Try changing your Thread1 class by passing an object.
class Thread1 implements Runnable{
SynchronizationDemo demo;
int num;
Thread1(SynchronizationDemo demo, int num){
this.demo = demo;
this.num = num;
}
@Override
public void run() {
demo.printTable(num);
}
}
Now, you can pass the same object of SynchronizationDemo class to both threads as below.
public static void main(String[] args) {
SynchronizationDemo demo = new SynchronizationDemo();
Thread1 t=new Thread1(demo, 10);
Thread1 t1=new Thread1(demo, 5);
Thread thread1=new Thread(t);
Thread thread2=new Thread(t1);
thread1.start();
thread2.start();
}
Upvotes: 1
Reputation: 262842
The difference is that you also changed the method to no longer be static
.
public static synchronized void printTable(int num) { }
This locks on the class, not on any single instance.
The equivalent synchronized block would be
synchronized(SynchronizationDemo.class){
}
So even if you have two instances, they are still using the same lock (because they are both of the same class), whereas a synchronized(this)

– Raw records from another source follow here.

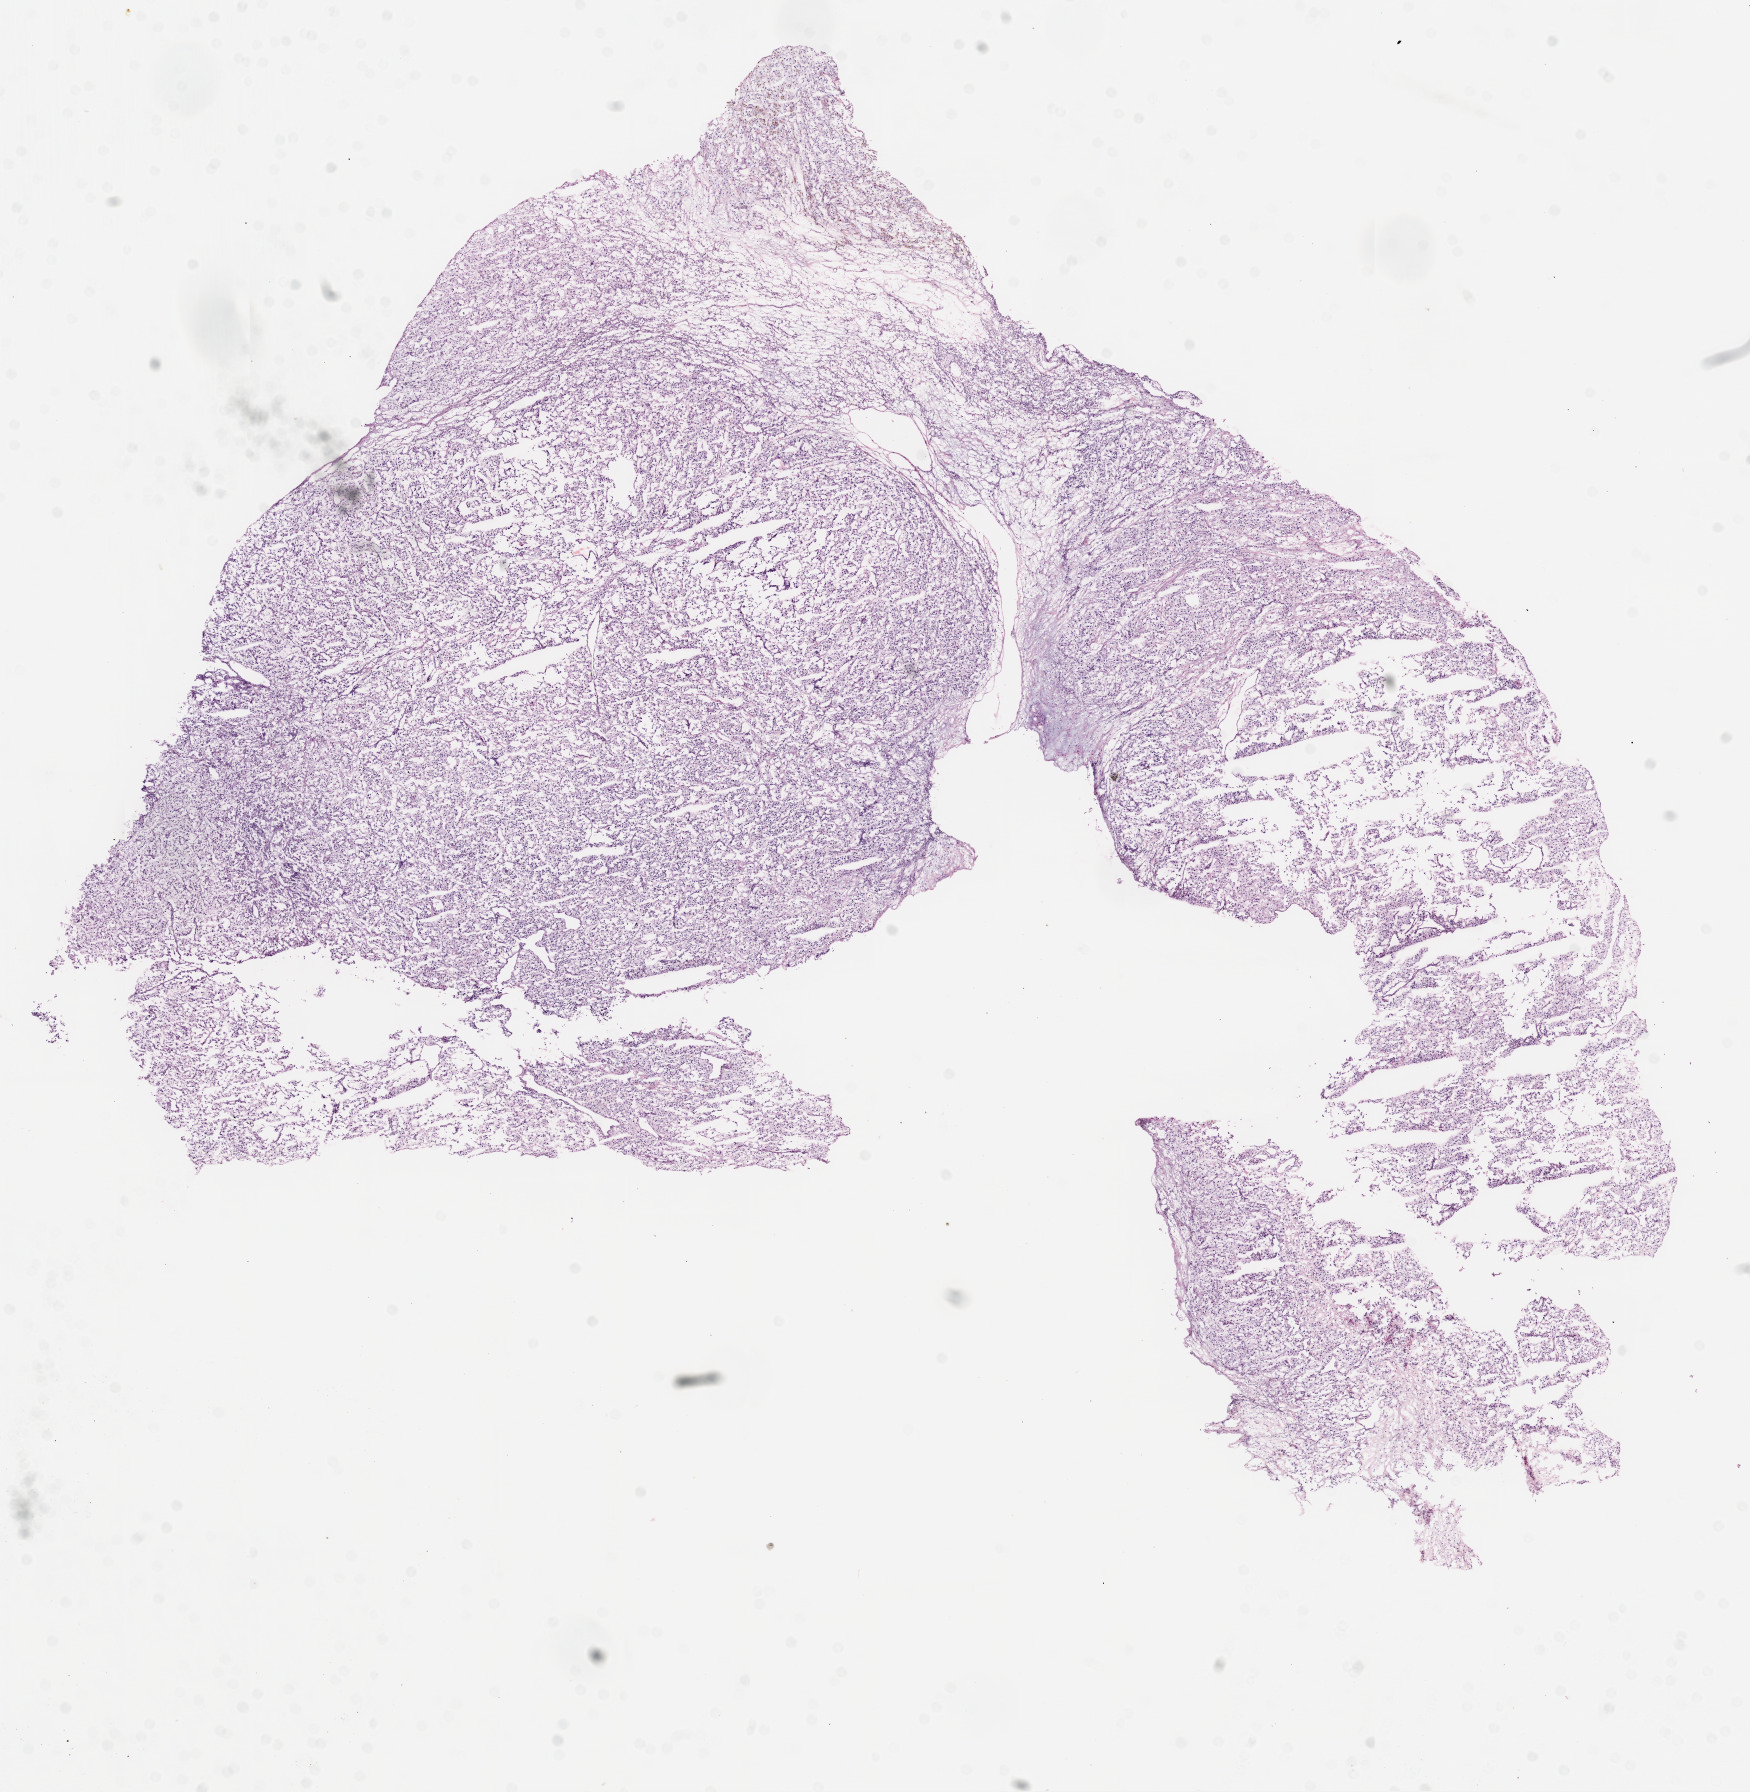
H&E-stained whole-slide image, a low-resolution overview of the entire scanned area, about 14.0 x 14.4 mm (slide scanned at 20x). Frozen section. Kidney, primary tumour sample. Patient: male, age at initial diagnosis 56 years. Histologic grade: G3 (poorly differentiated). Pathologist review of this section (percent, as recorded): tumour cells 90%, tumour nuclei 90%, normal cells 0%, stromal cells 10%, necrosis 0%.
- AJCC pathologic stage: IV
- pathologic diagnosis: Clear cell adenocarcinoma, NOS
- laterality: right
- TNM: T3a N0 M1
- lymph nodes positive (case pathology): 0 of 3 examined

locks on two independent objects.
Upvotes: 0
Reputation: 2147
You are creating new instance of SynchronizationDemo
's object in run()
method of thread.
@Override
public void run() {
new SynchronizationDemo().printTable(num);
}
So each thread has a new object. So in SynchronizationDemo.class
synchronized blocks are useless if two or more thread not access to same object. Because of that threads works different object and each thread print out its number.
Run your code 2 or more times , you can see the different output , if thread1
works earlier than thread2
or not.
You should use static synchronized
keyword with printTable
method ;
public static synchronized void printTable(int num){
//do sth.
}
Upvotes: 0
Reputation: 719679
The main difference between the two approaches is in a small but important detail.
Your synchronized block is synchronizing on this
.
Your synchronized method (the commented out one!) is a static
method. That means that it is synchronizing on the SynchronizationDemo
class object!!
But that doesn't explain it all. The other thing is the way that you are calling the method.
new SynchronizationDemo().printTable(num);
You are creating a new instance and then calling the method on it.
When you call the static method, it makes no difference which instance you use ... because you are synchronizing on the Class
object.
When you call the instance method, the instances are different, and therefore there is no mutual exclusion at all. You only get mutual exclusion and proper synchronization when the two threads synchronize on the same object.